**Excerpt provided:**
Crying is a useful and effective communication tool for infants, allowing the baby to convey their emotional state and needs.1,2 It is a key attachment behaviour in very young infants and is used to seek proximity and contact with the infant’s carer.3,4 For most infants, crying peaks at 6 to 8 weeks of age and begins to stabilise at lower levels by the fourth or fifth month.5,6 However, when the crying is beyond the expectation of the carer, concerns about a medical cause are common, and families will often seek medical review and support.7 Caring for an unsettled baby can be distressing and exhausting for families and is associated with increased maternal depression symptoms and is a main trigger for shaken baby syndrome.8-10
The GP plays an important role as a trusted and accessible point of contact for families with concerns about their baby’s crying. Carers often bring preconceived ideas about their baby’s crying to the consultation and have often received conflicting advice from well-meaning family members and friends, as well as from social media.11,12 Many have sought recommendations from several health professionals or tried over-the-counter preparations or alternative therapies before the baby’s first appointment.7,13,14 Most are concerned about the cause of the baby’s crying. Although an underlying organic cause is found in fewer than 5% of crying infants, there is significant pressure in the consultation room to identify and treat a medical cause.15 The term ‘colic’ is often used to refer to excessive crying without cause. However, this term is not usually helpful to the family, as it often inaccurately implies a gastrointestinal cause and gives the infant and family a medical label.16
Although it is important to rule out medical causes of the infant’s unsettledness, it is equally important to avoid unnecessary investigations and treatments, and the pathologisation of normal infant behaviour and development, all of which can contribute to misinterpretation of infant communication and disruption of the infant–carer relationship. Therefore, timely access to care with an approach that supports the baby, carer and their relationship is vital. This is best done with a multidisciplinary approach where possible.17
In this article, the term ‘carer’ is used to refer to any person fulfilling a parental or primary caregiving role, including biological parents, adoptive parents, foster parents, guardians and other nonbiological caregivers.
Clinical assessment
The initial role of the GP is to identify and exclude common causes of crying, such as hunger, as well as acute medical causes, including:
- injury, for example, fracture or nonaccidental head injury – inconsolable crying in an infant is the most common trigger for abusive head trauma in an infant5
- raised intracranial pressure
- incarcerated inguinal hernia
- urinary tract infection
- hair tourniquet
- corneal foreign body or abrasion.18
The diagnostic criteria for infant colic, often referring to a persistently unsettled infant, is defined by the Rome IV criteria (Box 1).6
Exclusion of medical conditions
For persistently unsettled infants, the following conditions should be considered.

**Record set:**
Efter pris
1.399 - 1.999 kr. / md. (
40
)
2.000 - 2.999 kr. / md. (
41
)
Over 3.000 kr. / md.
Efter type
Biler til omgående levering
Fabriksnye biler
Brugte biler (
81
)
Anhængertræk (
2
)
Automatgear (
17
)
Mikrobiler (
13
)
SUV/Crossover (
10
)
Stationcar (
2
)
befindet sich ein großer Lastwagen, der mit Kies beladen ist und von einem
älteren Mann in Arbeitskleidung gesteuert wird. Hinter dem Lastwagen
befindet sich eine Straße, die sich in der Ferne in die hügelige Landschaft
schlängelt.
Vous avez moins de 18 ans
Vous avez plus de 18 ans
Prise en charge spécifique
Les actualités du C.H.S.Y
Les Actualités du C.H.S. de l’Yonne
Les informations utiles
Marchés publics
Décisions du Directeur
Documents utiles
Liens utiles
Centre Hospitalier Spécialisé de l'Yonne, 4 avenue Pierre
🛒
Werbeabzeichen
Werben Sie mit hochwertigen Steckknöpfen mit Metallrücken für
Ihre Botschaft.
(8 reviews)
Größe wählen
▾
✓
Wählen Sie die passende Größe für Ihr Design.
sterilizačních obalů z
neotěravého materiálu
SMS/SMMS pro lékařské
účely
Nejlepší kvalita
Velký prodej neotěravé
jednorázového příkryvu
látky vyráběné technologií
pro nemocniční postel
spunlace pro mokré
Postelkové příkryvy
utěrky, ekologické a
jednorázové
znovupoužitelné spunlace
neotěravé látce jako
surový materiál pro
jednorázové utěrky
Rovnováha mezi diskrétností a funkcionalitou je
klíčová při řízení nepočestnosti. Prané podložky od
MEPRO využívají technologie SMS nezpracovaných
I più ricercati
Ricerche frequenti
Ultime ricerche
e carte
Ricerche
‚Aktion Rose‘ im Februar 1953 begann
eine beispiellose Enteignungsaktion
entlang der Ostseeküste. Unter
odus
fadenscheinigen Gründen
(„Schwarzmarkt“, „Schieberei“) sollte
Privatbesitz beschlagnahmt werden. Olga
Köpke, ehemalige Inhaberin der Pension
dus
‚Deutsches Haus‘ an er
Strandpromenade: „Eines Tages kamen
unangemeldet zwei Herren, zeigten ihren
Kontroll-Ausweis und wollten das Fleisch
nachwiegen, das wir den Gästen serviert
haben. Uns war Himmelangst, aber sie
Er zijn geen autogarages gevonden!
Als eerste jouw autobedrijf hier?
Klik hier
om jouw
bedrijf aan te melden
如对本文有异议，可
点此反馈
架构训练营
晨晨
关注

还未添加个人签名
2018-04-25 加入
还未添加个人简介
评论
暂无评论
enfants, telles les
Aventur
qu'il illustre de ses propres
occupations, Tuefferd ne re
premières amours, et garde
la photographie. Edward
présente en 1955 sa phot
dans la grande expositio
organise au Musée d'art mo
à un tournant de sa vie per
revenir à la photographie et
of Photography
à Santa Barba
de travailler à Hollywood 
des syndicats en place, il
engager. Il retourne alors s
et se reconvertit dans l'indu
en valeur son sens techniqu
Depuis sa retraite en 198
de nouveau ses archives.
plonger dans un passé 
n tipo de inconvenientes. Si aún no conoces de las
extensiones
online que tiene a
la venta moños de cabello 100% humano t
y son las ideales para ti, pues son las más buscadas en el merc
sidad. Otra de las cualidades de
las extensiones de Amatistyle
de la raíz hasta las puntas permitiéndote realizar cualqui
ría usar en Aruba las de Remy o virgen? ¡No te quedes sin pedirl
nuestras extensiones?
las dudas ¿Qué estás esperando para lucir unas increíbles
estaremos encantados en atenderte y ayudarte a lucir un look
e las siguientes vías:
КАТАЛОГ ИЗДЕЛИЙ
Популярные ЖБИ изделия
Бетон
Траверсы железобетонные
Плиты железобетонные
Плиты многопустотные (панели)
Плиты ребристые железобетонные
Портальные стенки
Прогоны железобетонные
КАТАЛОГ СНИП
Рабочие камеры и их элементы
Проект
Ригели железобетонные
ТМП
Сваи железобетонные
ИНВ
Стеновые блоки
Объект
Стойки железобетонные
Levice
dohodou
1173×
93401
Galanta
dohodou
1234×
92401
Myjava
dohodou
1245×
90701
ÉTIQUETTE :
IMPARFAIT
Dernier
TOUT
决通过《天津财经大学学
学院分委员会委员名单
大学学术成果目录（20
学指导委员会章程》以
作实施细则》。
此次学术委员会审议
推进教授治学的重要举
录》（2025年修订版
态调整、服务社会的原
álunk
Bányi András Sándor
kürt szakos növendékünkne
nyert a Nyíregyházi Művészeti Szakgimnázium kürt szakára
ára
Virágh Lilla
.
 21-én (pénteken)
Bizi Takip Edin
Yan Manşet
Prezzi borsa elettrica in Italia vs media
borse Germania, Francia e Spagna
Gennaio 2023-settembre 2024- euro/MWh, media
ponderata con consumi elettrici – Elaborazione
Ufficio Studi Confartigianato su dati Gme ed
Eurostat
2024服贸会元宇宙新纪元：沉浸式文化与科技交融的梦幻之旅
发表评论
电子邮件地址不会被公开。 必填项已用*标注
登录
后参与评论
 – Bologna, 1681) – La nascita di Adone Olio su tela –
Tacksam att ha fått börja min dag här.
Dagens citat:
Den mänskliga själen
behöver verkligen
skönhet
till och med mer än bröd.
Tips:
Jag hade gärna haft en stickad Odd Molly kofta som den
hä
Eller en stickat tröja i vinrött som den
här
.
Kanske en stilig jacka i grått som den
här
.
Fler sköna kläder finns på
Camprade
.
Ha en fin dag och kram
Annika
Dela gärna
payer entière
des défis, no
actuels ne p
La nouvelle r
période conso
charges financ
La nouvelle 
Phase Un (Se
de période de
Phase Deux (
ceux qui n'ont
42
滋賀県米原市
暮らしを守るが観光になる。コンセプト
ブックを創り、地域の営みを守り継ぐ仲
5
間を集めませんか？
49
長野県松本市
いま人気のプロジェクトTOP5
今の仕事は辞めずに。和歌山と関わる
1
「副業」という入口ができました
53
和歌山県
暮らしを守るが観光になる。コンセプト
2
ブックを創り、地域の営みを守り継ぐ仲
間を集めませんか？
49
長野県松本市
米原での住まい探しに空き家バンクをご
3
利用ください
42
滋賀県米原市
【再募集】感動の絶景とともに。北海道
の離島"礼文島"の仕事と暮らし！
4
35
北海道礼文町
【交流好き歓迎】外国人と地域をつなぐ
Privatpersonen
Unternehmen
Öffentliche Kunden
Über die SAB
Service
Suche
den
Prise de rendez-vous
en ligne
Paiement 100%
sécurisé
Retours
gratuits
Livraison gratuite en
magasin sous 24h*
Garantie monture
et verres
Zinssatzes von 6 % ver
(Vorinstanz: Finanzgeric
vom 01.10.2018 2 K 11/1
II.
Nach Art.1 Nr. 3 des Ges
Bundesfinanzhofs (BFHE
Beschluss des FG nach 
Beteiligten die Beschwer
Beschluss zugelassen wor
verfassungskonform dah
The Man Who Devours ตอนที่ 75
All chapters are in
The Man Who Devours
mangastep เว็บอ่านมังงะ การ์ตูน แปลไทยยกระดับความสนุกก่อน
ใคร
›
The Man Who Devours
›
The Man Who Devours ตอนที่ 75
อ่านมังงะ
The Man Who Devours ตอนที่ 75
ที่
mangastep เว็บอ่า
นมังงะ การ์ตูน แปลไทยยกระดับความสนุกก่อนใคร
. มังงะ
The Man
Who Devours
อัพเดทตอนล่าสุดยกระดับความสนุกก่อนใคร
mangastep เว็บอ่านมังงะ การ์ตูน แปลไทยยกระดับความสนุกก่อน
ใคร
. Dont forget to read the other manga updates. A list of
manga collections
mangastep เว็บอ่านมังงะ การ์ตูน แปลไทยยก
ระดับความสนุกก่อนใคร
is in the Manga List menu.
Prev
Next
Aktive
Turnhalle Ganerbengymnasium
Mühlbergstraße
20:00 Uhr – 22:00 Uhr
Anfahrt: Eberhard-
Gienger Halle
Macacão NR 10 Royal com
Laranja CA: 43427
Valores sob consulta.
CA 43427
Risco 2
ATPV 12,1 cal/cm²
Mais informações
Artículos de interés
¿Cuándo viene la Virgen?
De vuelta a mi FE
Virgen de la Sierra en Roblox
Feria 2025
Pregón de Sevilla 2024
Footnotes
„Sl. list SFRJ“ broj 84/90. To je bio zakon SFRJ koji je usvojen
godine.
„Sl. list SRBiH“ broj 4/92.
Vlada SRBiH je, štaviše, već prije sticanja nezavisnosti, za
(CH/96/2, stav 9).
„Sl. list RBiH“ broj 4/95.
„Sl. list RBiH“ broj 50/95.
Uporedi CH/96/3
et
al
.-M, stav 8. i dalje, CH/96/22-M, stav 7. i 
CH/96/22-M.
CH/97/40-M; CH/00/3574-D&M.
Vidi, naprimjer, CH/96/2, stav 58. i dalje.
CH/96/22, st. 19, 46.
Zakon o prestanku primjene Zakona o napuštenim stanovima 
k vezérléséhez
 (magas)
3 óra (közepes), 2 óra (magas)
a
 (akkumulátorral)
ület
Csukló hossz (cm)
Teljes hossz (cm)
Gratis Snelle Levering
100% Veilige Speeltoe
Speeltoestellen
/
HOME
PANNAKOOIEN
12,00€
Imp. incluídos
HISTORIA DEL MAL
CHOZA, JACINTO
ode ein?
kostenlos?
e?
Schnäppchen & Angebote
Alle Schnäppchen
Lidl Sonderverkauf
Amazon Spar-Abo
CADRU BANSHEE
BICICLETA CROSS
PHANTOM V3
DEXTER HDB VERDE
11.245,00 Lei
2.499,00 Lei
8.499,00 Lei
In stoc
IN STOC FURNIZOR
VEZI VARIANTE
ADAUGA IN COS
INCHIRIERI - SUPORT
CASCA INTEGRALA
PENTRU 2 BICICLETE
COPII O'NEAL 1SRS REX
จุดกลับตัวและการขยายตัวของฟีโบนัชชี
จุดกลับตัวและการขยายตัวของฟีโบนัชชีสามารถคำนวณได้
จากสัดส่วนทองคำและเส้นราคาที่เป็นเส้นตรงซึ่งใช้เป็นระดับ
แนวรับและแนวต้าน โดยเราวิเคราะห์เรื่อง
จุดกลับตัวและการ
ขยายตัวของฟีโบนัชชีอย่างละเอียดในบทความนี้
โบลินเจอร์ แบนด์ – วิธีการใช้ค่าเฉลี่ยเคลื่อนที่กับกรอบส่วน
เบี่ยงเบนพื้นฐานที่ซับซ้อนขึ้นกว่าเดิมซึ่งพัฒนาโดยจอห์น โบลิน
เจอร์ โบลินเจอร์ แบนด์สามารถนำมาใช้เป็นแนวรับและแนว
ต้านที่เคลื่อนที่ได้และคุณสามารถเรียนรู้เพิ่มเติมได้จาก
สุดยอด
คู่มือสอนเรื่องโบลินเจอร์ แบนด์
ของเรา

**Study questions:**
1/ Rewrite the passage on infant crying starting at "Clinical assessment" and ending at "should be considered.", replacing "unsettled" with "irritable".
2/ Write the next part of the article on infant crying, picking up after its final sentence.

**Solved tasks:**
1/
Clinical assessment
The initial role of the GP is to identify and exclude common causes of crying, such as hunger, as well as acute medical causes, including:
- injury, for example, fracture or nonaccidental head injury – inconsolable crying in an infant is the most common trigger for abusive head trauma in an infant5
- raised intracranial pressure
- incarcerated inguinal hernia
- urinary tract infection
- hair tourniquet
- corneal foreign body or abrasion.18
The diagnostic criteria for infant colic, often referring to a persistently irritable infant, is defined by the Rome IV criteria (Box 1).6
Exclusion of medical conditions
For persistently irritable infants, the following conditions should be considered.

2/
Non-immunoglobulin E-mediated allergy
Non-immunoglobulin (Ig) E-mediated allergy is most often caused by an allergy to cow’s milk or soy protein.19 This is usually accompanied by other signs of allergy, including vomiting, mucus or blood in the stool, poor growth or extensive eczema. The diagnosis is made through clear resolution of symptoms during a two- to four-week trial of maternal exclusion of cow’s milk and soy products for breastfed infants, or hypoallergenic formula for formula-fed infants, with a response usually achieved within two weeks. The timing of the trial is useful to note in relation to the infant’s expected normal crying pattern, with crying peaking at six to eight weeks and resolving by the fifth month (Figure 1).20 To confirm the diagnosis, symptoms should recur with recommencement of cow’s milk or soy in the infant’s diet, or in the mother’s diet if the infant is breastfed.
If the diagnosis is confirmed and cow’s milk or soy exclusion is to continue, active support of the breastfeeding mother is essential, including advice about calcium supplementation. Significant dietary changes can be challenging and affect the mother’s quality of life.21 For formula-fed infants, the taste and smell of specialised formulas can vary, and the transition between formulas can be challenging depending on the baby’s sensitivity to change. A gradual transition is often needed. Specialised formulas suitable for infants with non-IgE-mediated cow’s milk or soy allergy may include rice-based, extensively hydrolysed and amino acid-based formulas.
Dietary guidance regarding non-IgE-mediated cow’s milk allergy and calcium supplementation can be found on the Australasian Society of Clinical Immunology and Allergy’s website (https://www.allergy.org.au/patients/food-allergy/ascia-dietary-avoidance-for-food-allergy/cows-milk-dairy).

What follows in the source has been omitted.